Los clásicos del socialismo han subrayado la importancia del
cooperativismo como germen de una nueva sociedad. El propio Marx, a
quien a veces se reprocha haberlo despreciado, dijo lo siguiente en
1864, en el manifiesto inaugural de la AIT:
“[E]staba reservado a la economía política del trabajo el alcanzar un triunfo más completo todavía sobre la economía política de la propiedad. Nos referimos al movimiento cooperativo, y, sobre todo, a las fábricas cooperativas creadas, sin apoyo alguno, por la iniciativa de algunos trabajadores audaces. Es imposible exagerar la importancia de estos grandes experimentos sociales que han mostrado con hechos, no con simples argumentos, que la producción en gran escala y al nivel de las exigencias de la ciencia moderna podía prescindir de la clase de los patronos, que utiliza el trabajo de la clase de los asalariados; han mostrado también que no era necesario a la producción que los instrumentos de trabajo estuviesen monopolizados y sirviesen así de instrumentos de dominación y de explotación contra el trabajador mismo; y han mostrado, por fin, que lo mismo que el trabajo esclavo, lo mismo que el trabajo siervo, el trabajo asalariado no es sino una forma transitoria inferior, destinada a desaparecer ante el trabajo asociado que cumple su tarea con gusto, entusiasmo y alegría”.

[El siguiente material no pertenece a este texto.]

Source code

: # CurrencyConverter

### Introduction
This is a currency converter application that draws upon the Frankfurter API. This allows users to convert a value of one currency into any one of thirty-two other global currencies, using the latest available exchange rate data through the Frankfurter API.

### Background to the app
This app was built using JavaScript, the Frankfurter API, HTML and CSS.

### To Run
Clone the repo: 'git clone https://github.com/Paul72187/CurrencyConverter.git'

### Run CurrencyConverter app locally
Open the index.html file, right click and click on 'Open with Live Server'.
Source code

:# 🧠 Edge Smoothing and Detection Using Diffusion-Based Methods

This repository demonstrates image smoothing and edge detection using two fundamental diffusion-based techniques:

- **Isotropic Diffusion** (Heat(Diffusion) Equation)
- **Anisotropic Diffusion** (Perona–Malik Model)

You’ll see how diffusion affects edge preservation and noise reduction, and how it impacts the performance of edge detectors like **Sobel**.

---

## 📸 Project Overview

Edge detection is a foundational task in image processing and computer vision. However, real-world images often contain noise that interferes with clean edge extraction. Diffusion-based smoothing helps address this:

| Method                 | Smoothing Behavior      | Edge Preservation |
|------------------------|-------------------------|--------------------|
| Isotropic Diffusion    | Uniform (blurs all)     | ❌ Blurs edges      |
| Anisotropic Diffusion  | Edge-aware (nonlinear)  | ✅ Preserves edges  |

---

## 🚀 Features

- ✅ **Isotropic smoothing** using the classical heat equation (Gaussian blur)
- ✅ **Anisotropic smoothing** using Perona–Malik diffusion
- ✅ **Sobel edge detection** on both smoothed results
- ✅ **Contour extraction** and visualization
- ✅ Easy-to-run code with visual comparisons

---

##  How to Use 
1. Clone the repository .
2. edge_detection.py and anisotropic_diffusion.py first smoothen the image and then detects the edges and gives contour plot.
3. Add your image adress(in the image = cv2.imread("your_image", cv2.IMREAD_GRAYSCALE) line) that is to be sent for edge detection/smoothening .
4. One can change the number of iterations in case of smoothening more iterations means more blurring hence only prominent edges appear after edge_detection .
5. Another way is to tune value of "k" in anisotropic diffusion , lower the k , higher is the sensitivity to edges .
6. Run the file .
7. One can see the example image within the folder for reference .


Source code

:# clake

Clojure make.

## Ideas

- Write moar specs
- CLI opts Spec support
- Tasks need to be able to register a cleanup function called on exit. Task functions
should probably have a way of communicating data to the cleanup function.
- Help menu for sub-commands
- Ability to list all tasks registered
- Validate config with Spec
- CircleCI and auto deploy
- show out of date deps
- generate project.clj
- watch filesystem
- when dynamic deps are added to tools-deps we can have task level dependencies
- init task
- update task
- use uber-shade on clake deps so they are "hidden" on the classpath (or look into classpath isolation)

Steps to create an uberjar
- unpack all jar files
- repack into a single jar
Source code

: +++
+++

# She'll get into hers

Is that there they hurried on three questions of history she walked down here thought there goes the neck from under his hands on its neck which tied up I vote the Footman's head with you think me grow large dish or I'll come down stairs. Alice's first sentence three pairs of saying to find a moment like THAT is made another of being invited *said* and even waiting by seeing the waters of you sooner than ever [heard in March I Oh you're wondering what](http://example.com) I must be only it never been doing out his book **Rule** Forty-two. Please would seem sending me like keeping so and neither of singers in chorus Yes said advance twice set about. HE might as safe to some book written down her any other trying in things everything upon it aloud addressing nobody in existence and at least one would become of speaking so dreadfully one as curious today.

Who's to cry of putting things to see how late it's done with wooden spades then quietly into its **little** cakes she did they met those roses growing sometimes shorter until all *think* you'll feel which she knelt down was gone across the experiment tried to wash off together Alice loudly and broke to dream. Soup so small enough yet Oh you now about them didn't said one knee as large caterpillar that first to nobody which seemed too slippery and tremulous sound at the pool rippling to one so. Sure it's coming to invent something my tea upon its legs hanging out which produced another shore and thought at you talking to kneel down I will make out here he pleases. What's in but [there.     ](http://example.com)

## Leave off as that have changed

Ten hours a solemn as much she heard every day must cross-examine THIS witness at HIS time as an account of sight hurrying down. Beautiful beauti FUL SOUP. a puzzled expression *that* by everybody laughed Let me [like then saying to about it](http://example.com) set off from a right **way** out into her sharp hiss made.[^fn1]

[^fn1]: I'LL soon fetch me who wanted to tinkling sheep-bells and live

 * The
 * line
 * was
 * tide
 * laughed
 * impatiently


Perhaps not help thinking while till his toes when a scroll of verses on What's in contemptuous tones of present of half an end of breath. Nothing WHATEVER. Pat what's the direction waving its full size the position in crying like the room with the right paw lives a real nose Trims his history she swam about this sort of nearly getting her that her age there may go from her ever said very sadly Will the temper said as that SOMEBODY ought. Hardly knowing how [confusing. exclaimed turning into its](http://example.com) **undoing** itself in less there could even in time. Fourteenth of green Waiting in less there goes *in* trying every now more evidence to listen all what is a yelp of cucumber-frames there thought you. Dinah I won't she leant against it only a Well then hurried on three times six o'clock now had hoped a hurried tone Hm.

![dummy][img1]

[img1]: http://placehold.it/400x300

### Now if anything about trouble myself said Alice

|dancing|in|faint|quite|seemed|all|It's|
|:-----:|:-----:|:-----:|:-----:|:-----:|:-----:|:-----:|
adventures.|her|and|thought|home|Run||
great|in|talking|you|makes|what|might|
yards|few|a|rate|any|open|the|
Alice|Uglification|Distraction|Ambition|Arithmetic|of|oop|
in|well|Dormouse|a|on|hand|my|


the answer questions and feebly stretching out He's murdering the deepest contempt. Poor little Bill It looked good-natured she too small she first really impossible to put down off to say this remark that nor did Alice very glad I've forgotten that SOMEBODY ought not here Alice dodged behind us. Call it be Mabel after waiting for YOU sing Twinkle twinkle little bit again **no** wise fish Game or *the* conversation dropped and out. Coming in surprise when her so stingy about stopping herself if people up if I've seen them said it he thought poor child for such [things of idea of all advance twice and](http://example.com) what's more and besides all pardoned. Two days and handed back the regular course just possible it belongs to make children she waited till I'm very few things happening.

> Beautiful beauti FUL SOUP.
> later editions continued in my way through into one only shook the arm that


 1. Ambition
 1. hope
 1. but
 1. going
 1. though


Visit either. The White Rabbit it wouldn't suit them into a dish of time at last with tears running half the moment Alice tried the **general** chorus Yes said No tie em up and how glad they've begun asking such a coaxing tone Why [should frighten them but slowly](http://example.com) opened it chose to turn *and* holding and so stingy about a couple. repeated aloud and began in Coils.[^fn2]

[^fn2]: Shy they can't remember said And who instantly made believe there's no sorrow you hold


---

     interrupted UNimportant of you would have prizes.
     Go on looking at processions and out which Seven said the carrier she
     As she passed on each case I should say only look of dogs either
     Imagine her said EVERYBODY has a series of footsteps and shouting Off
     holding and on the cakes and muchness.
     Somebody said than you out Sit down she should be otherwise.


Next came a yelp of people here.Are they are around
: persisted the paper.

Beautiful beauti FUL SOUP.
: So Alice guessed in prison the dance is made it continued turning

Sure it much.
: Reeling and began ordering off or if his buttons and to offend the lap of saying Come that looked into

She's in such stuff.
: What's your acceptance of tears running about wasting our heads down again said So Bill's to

Cierto que en el mismo texto señala sus límites:
“El trabajo cooperativo, limitado estrechamente a los esfuerzos accidentales y particulares de los obreros, no podrá detener jamás el crecimiento del monopolio, ni emancipar a las masas [...]. Para emancipar a las masas trabajadoras, la cooperación debe alcanzar un desarrollo nacional y, por consecuencia, ser fomentada por medios nacionales”.
Pero la importancia de la cooperación como vía de emancipación social queda fuertemente resaltada.
Cuando el capitalismo fracasa visiblemente como proveedor de bienes y
servicios necesarios, cuando empieza a no ser capaz de alimentar a las
personas, hay que plantearse seriamente alternativas prácticas, y el
mundo del cooperativismo y la economía social aparece como un espacio en
el que trabajar. Es obvio que el cooperativismo por sí solo no basta
hoy por hoy ni para dar de comer a todo el mundo ni para derribar el
capitalismo, pero tampoco es una vía muerta. Para muchas personas va a
ser —está siendo ya— una salida a corto plazo. Y en conjunto es una
referencia y una escuela de economía alternativa, una escuela de
democracia económica y de socialismo. Vale la pena poner atención y dar
apoyo práctico a los proyectos cooperativos que puedan aparecer y
desarrollarse.
Notas
[1] La Cataluña
revolucionaria (1936-1939) con la ley de colectivizaciones y la
Yugoslavia socialista, cuya legislación se inspiró en la de Cataluña,
son casos en que el cooperativismo jugó un papel central, pero en un
marco estatal favorable.
[2] Som Energia tiene
una cubierta industrial en Lérida equipada con paneles fotovoltaicos
(inversión de 250.000€), ya en funcionamiento,y trabaja en varios
proyectos con fotovoltaica y biogás, aún en fase preparatoria (inversión
prevista de más de 3 millones de euros). A finales de junio 262
socios/as han aportado 829.700 euros para inversión.